Starting at the line that contains "report from the", write out each line exactly through the last one in the material below, and nothing more; omit all pictures.

** Source material follows **

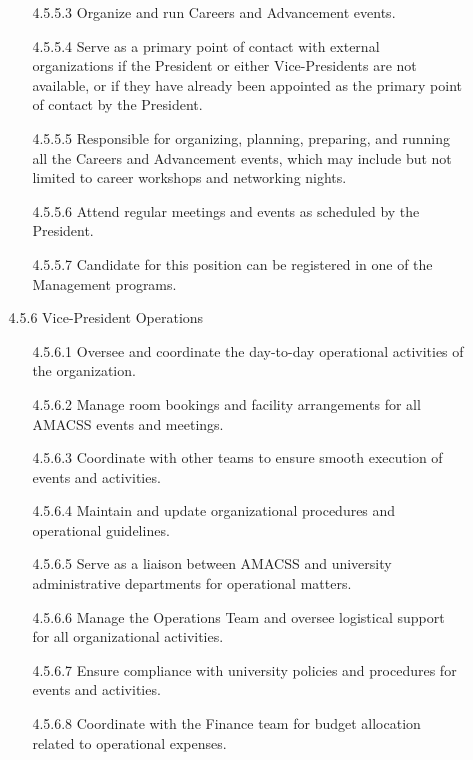 \documentclass[12pt,a4paper]{article}
\begin{document}
\begin{enumerate}
\begin{enumerate}
\begin{enumerate}
\item[4.5.5.3] Organize and run Careers and Advancement events.

\item[4.5.5.4] Serve as a primary point of contact with external organizations if the President or either Vice-Presidents are not available, or if they have already been appointed as the primary point of contact by the President.

\item[4.5.5.5] Responsible for organizing, planning, preparing, and running all the Careers and Advancement events, which may include but not limited to career workshops and networking nights.

\item[4.5.5.6] Attend regular meetings and events as scheduled by the President.

\item[4.5.5.7] Candidate for this position can be registered in one of the Management programs.
\end{enumerate}

\item[4.5.6] Vice-President Operations

\begin{enumerate}
\item[4.5.6.1] Oversee and coordinate the day-to-day operational activities of the organization.

\item[4.5.6.2] Manage room bookings and facility arrangements for all AMACSS events and meetings.

\item[4.5.6.3] Coordinate with other teams to ensure smooth execution of events and activities.

\item[4.5.6.4] Maintain and update organizational procedures and operational guidelines.

\item[4.5.6.5] Serve as a liaison between AMACSS and university administrative departments for operational matters.

\item[4.5.6.6] Manage the Operations Team and oversee logistical support for all organizational activities.

\item[4.5.6.7] Ensure compliance with university policies and procedures for events and activities.

\item[4.5.6.8] Coordinate with the Finance team for budget allocation related to operational expenses.
\end{enumerate}


\end{enumerate}
\end{enumerate}
\end{document}

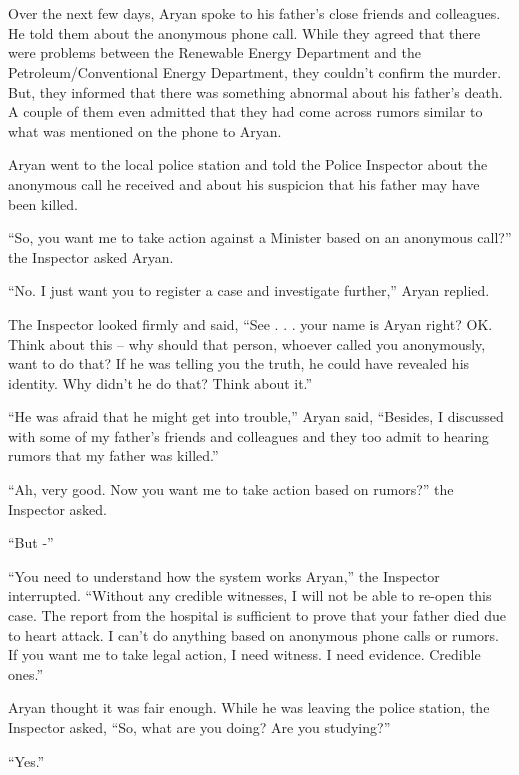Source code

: \chapter{}

Over the next few days, Aryan spoke to his father's close friends and
colleagues. He told them about the anonymous phone call. While they agreed that
there were problems between the Renewable Energy Department and the
Petroleum/Conventional Energy Department, they couldn't confirm the murder. But,
they informed that there was something abnormal about his father's death. A
couple of them even admitted that they had come across rumors similar to what
was mentioned on the phone to Aryan.

Aryan went to the local police station and told the Police Inspector about the
anonymous call he received and about his suspicion that his father may have been
killed.

“So, you want me to take action against a Minister based on an anonymous call?”
the Inspector asked Aryan.

“No. I just want you to register a case and investigate further,” Aryan replied.

The Inspector looked firmly and said, “See . . . your name is Aryan right? OK.
Think about this – why should that person, whoever called you anonymously, want
to do that? If he was telling you the truth, he could have revealed his
identity. Why didn't he do that? Think about it.”

“He was afraid that he might get into trouble,” Aryan said, “Besides, I
discussed with some of my father's friends and colleagues and they too admit to
hearing rumors that my father was killed.”

“Ah, very good. Now you want me to take action based on rumors?” the Inspector
asked.

“But -”

“You need to understand how the system works Aryan,” the Inspector interrupted.
“Without any credible witnesses, I will not be able to re-open this case. The
report from the hospital is sufficient to prove that your father died due to
heart attack. I can't do anything based on anonymous phone calls or rumors. If
you want me to take legal action, I need witness. I need evidence. Credible
ones.”

Aryan thought it was fair enough. While he was leaving the police station, the
Inspector asked, “So, what are you doing? Are you studying?”

“Yes.”

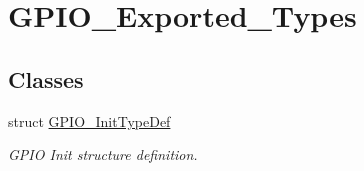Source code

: \hypertarget{group___g_p_i_o___exported___types}{}\section{G\+P\+I\+O\+\_\+\+Exported\+\_\+\+Types}
\label{group___g_p_i_o___exported___types}
\subsection*{Classes}
\begin{DoxyCompactItemize}
\item 
struct \hyperlink{struct_g_p_i_o___init_type_def}{G\+P\+I\+O\+\_\+\+Init\+Type\+Def}
\begin{DoxyCompactList}\small\item\em G\+P\+IO Init structure definition. \end{DoxyCompactList}\end{DoxyCompactItemize}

** End of Source material **

▶ _Reply to the task_:
report from the hospital is sufficient to prove that your father died due to
heart attack. I can't do anything based on anonymous phone calls or rumors. If
you want me to take legal action, I need witness. I need evidence. Credible
ones.”

Aryan thought it was fair enough. While he was leaving the police station, the
Inspector asked, “So, what are you doing? Are you studying?”

“Yes.”

Source code

: \hypertarget{group___g_p_i_o___exported___types}{}\section{G\+P\+I\+O\+\_\+\+Exported\+\_\+\+Types}
\label{group___g_p_i_o___exported___types}
\subsection*{Classes}
\begin{DoxyCompactItemize}
\item 
struct \hyperlink{struct_g_p_i_o___init_type_def}{G\+P\+I\+O\+\_\+\+Init\+Type\+Def}
\begin{DoxyCompactList}\small\item\em G\+P\+IO Init structure definition. \end{DoxyCompactList}\end{DoxyCompactItemize}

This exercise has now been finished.